Iowa’s Grassley responds to Obama’s executive privilege move on ‘Fast and Furious’
Attorney General Eric Holder facing contempt charges
9:30 AM, Jun 20, 2012
WASHINGTON (AP) — The Justice Dept says that President Barack Obama has asserted executive privilege to withhold documents a House committee is seeking in an investigation of a flawed gun-smuggling probe.
In a letter to Rep. Darrell Issa, R-Calif., a Justice Department official said the privilege applies to documents that explain how the department learned that there were problems with the investigation called Operation Fast and Furious.

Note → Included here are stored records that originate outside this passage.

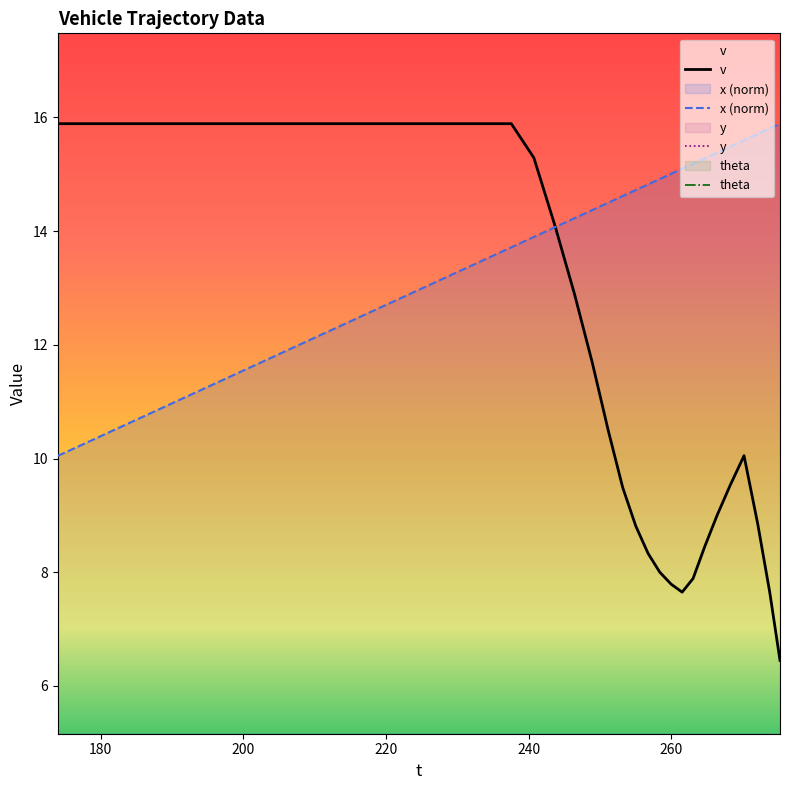

What is the highest value of the v series?

15.9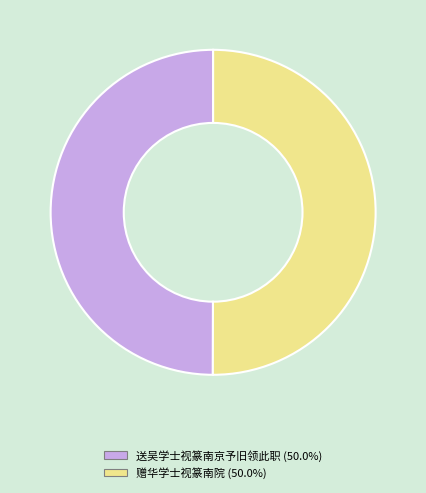

What is the ratio of the value at 赠华学士视篆南院 to the value at 送吴学士视篆南京予旧领此职?

1.0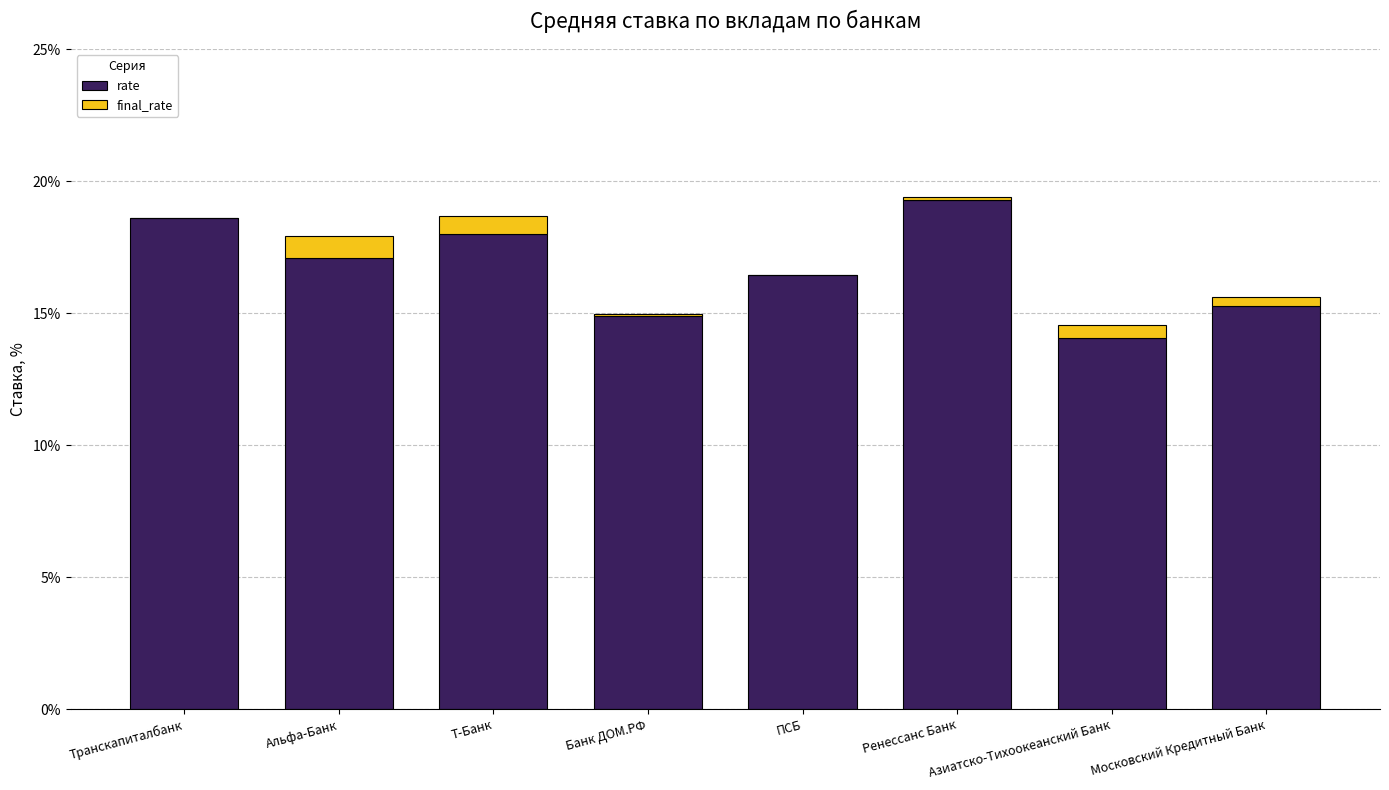

How many groups of bars are there?

8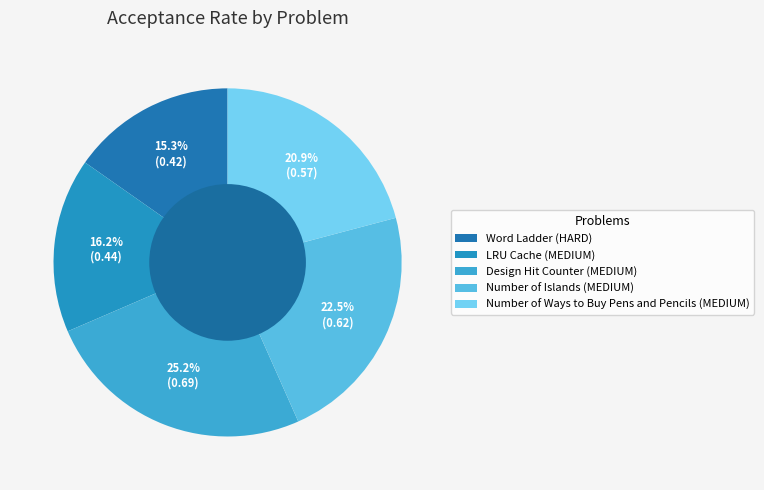

To the nearest percent, what percentage of the pie is Number of Islands (MEDIUM)?

22%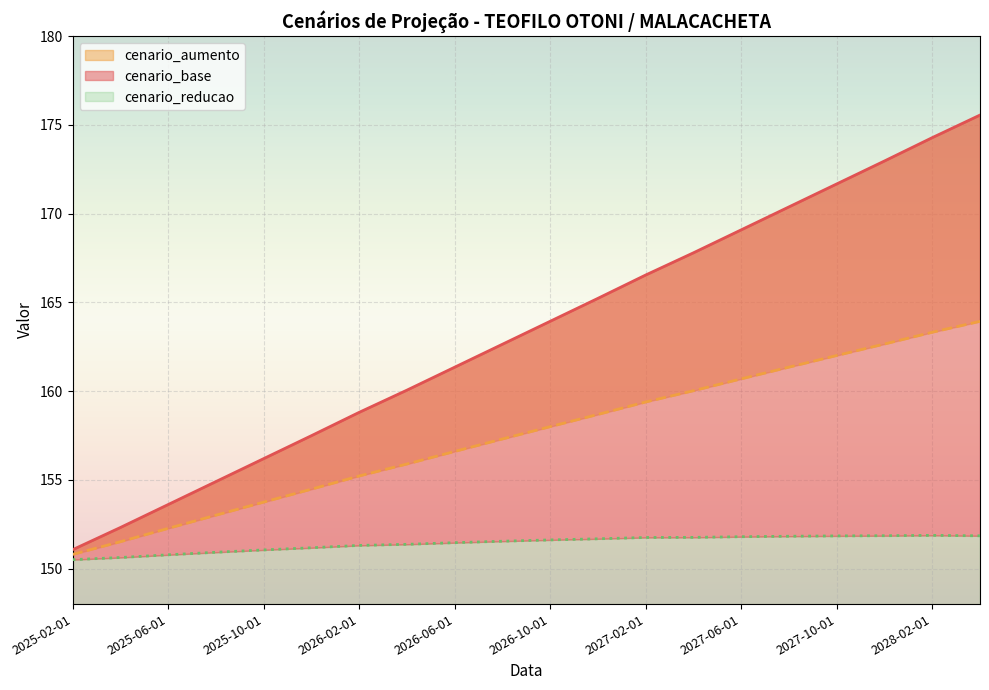

What is the difference between the highest and lowest values at 2027-02-01?

14.8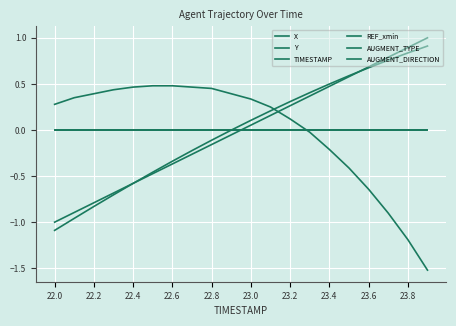

True or false: X has more than 1 points higher than both neighbors.

False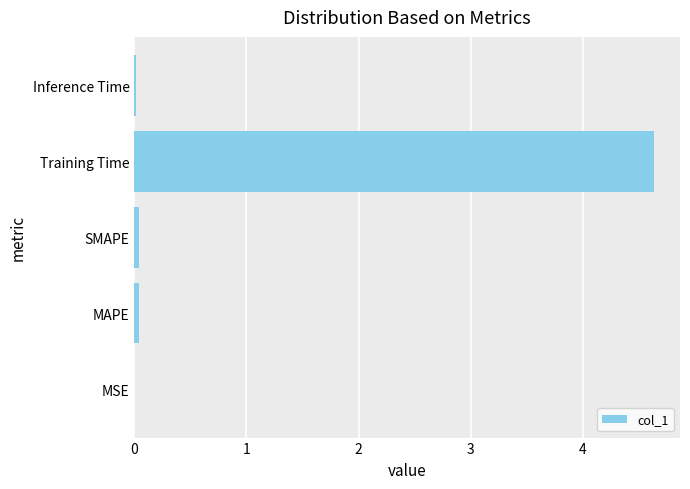

True or false: the data shows 0.0 at Inference Time.

True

““The assertion of executive privilege raises monumental questions,” Iowa Sen. Chuck Grassley said in a statement released Wednesday shortly after the president’s move. “How can the President assert executive privilege if there was no White House involvement? How can the President exert executive privilege over documents he’s supposedly never seen? Is something very big being hidden to go to this extreme? The contempt citation is an important procedural mechanism in our system of checks and balances. The questions from Congress go to determining what happened in a disastrous government program for accountability and so that it’s never repeated again.”
Grassley is the ranking Republican on the Senate Judiciary Committee and has previously called a Justice Department investigation into the “Fast and Furious” gunrunning operation “botched.”